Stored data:
··········
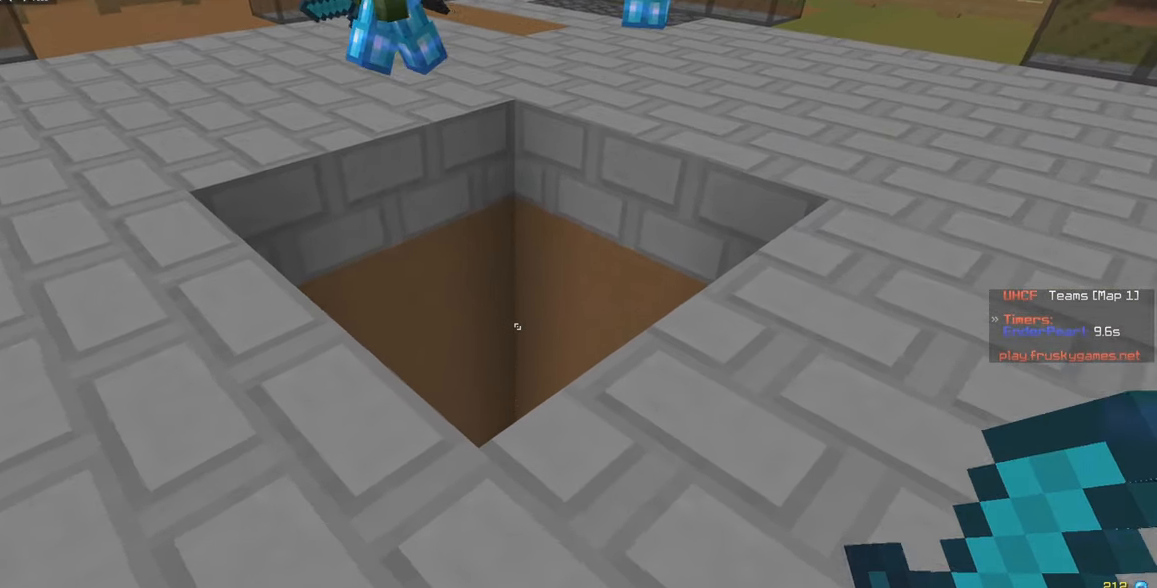
{"keys": [], "mouse": [], "events": [[34, "w", "up"], [67, "s", "down"], [250, "s", "up"]]}
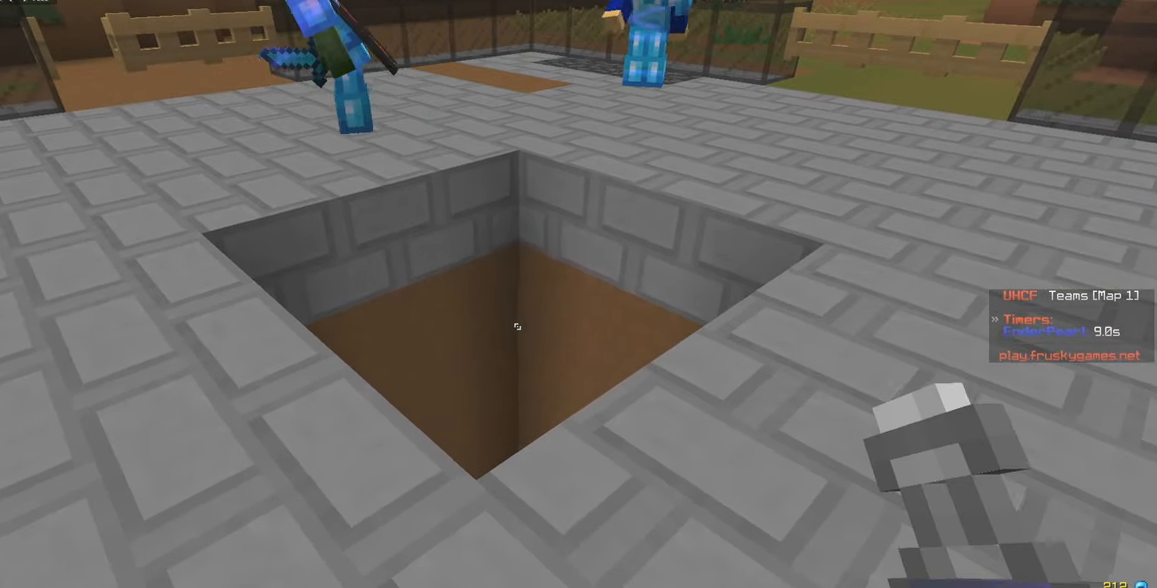
{"keys": [], "mouse": [], "events": []}
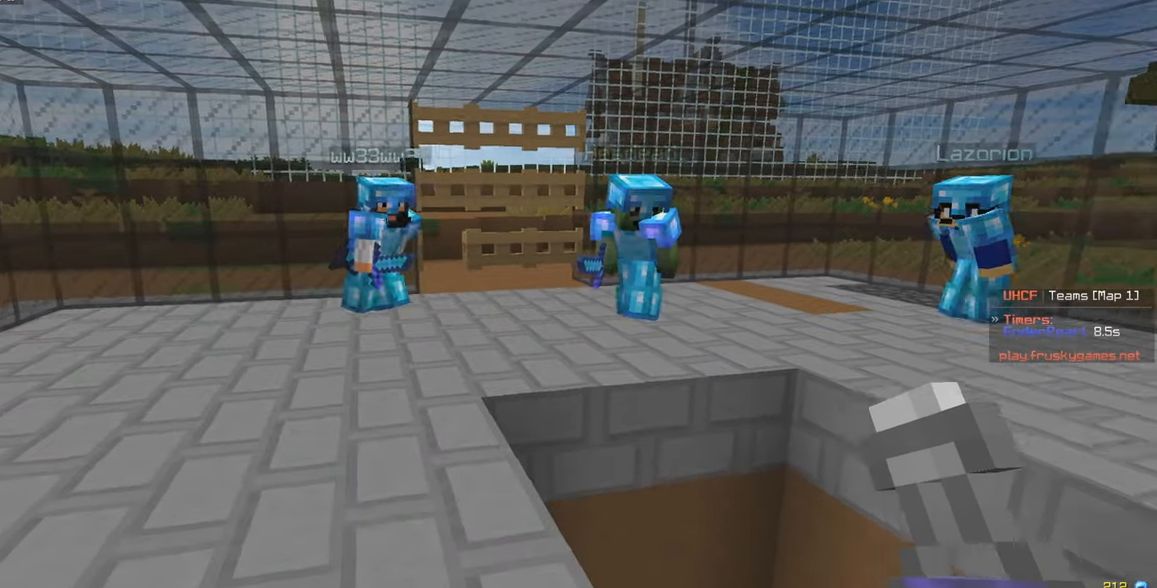
{"keys": ["w"], "mouse": [], "events": [[434, "w", "down"]]}
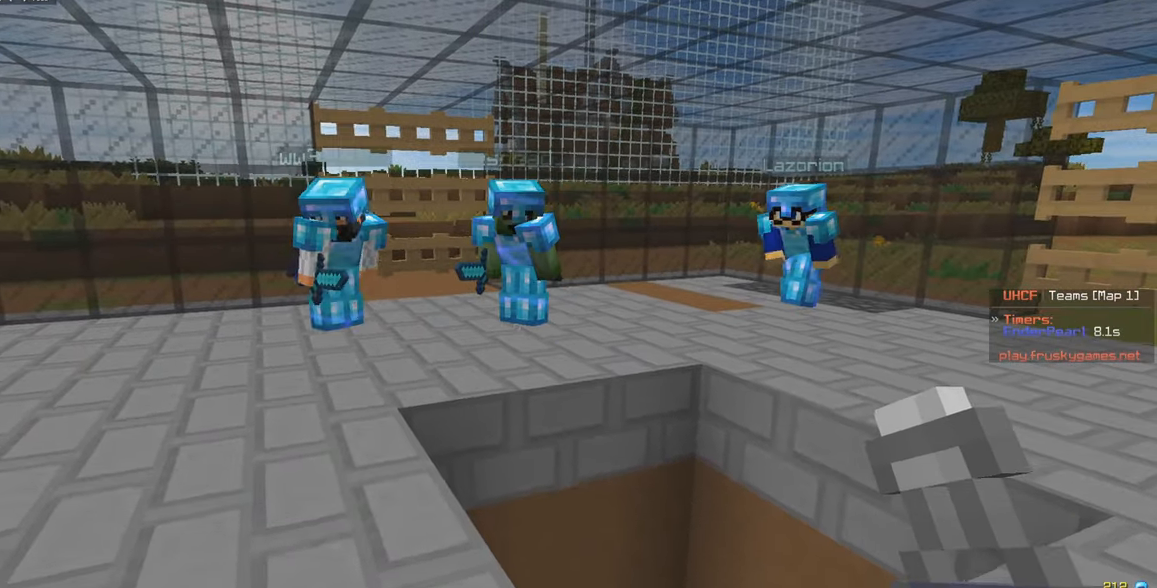
{"keys": ["w"], "mouse": [], "events": []}
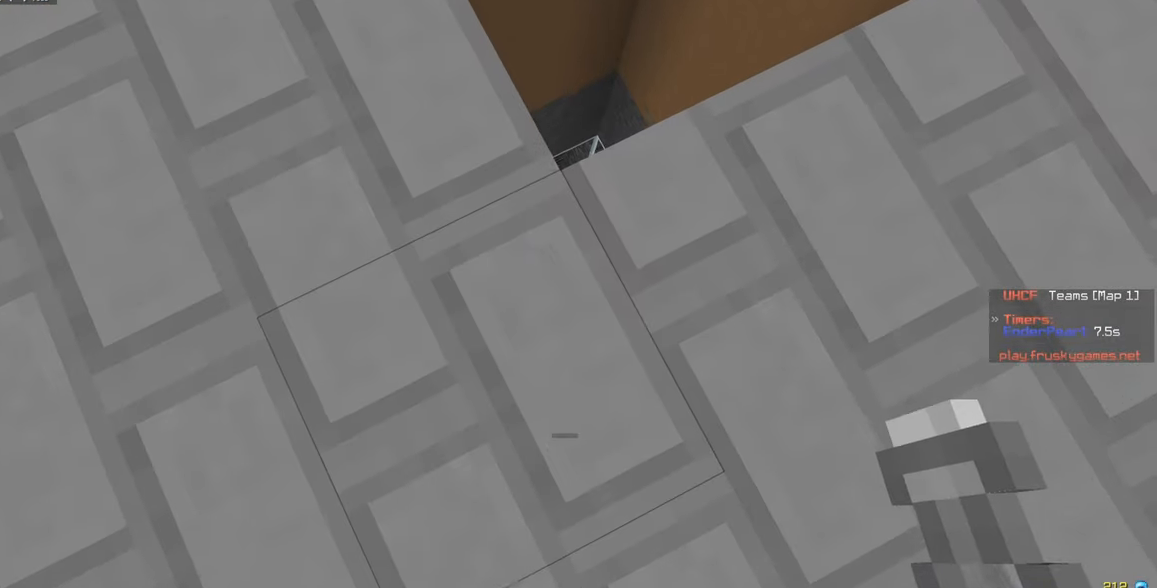
{"keys": ["w"], "mouse": [], "events": [[250, "d", "down"], [466, "d", "up"]]}
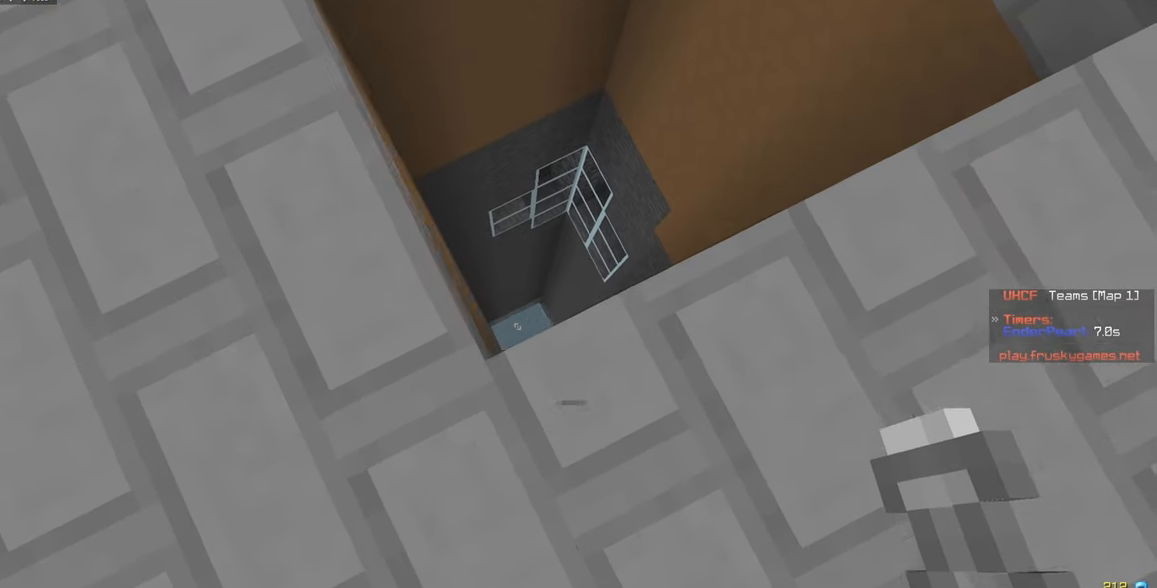
{"keys": ["s"], "mouse": [], "events": [[283, "w", "up"], [383, "s", "down"]]}
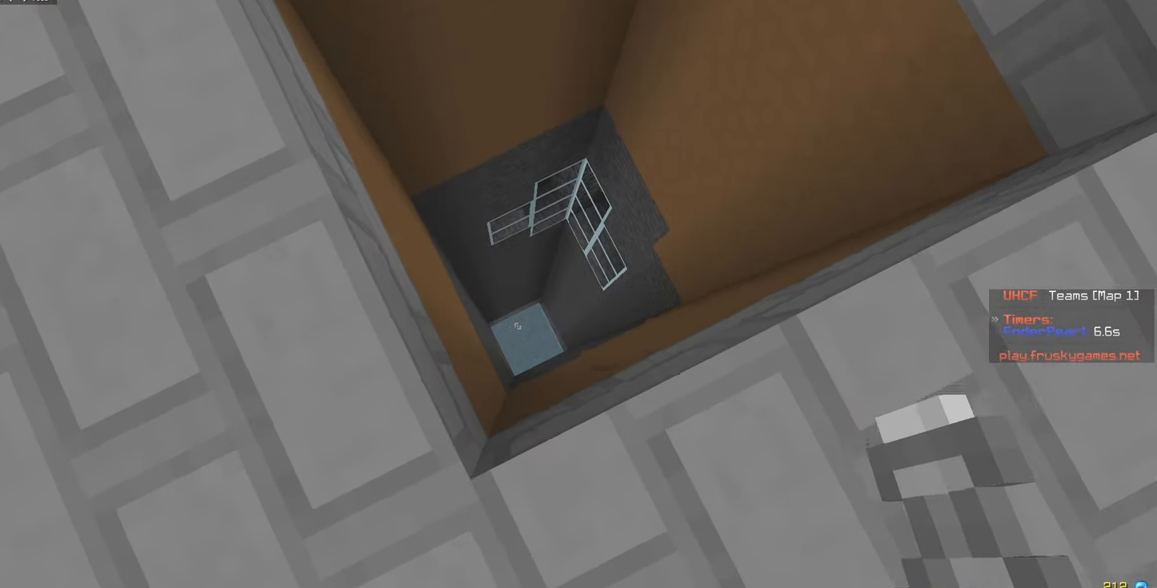
{"keys": ["a", "s"], "mouse": ["left", "right"], "events": [[166, "a", "down"], [250, "mouse_left", "down"], [250, "mouse_right", "down"]]}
··········
**YOUR INSTRUCTIONS**
Extract all the entries word for word; omit any pictures.

**EXERCISE ANSWER**
{"keys": [], "mouse": [], "events": [[34, "w", "up"], [67, "s", "down"], [250, "s", "up"]]}
{"keys": [], "mouse": [], "events": []}
{"keys": ["w"], "mouse": [], "events": [[434, "w", "down"]]}
{"keys": ["w"], "mouse": [], "events": []}
{"keys": ["w"], "mouse": [], "events": [[250, "d", "down"], [466, "d", "up"]]}
{"keys": ["s"], "mouse": [], "events": [[283, "w", "up"], [383, "s", "down"]]}
{"keys": ["a", "s"], "mouse": ["left", "right"], "events": [[166, "a", "down"], [250, "mouse_left", "down"], [250, "mouse_right", "down"]]}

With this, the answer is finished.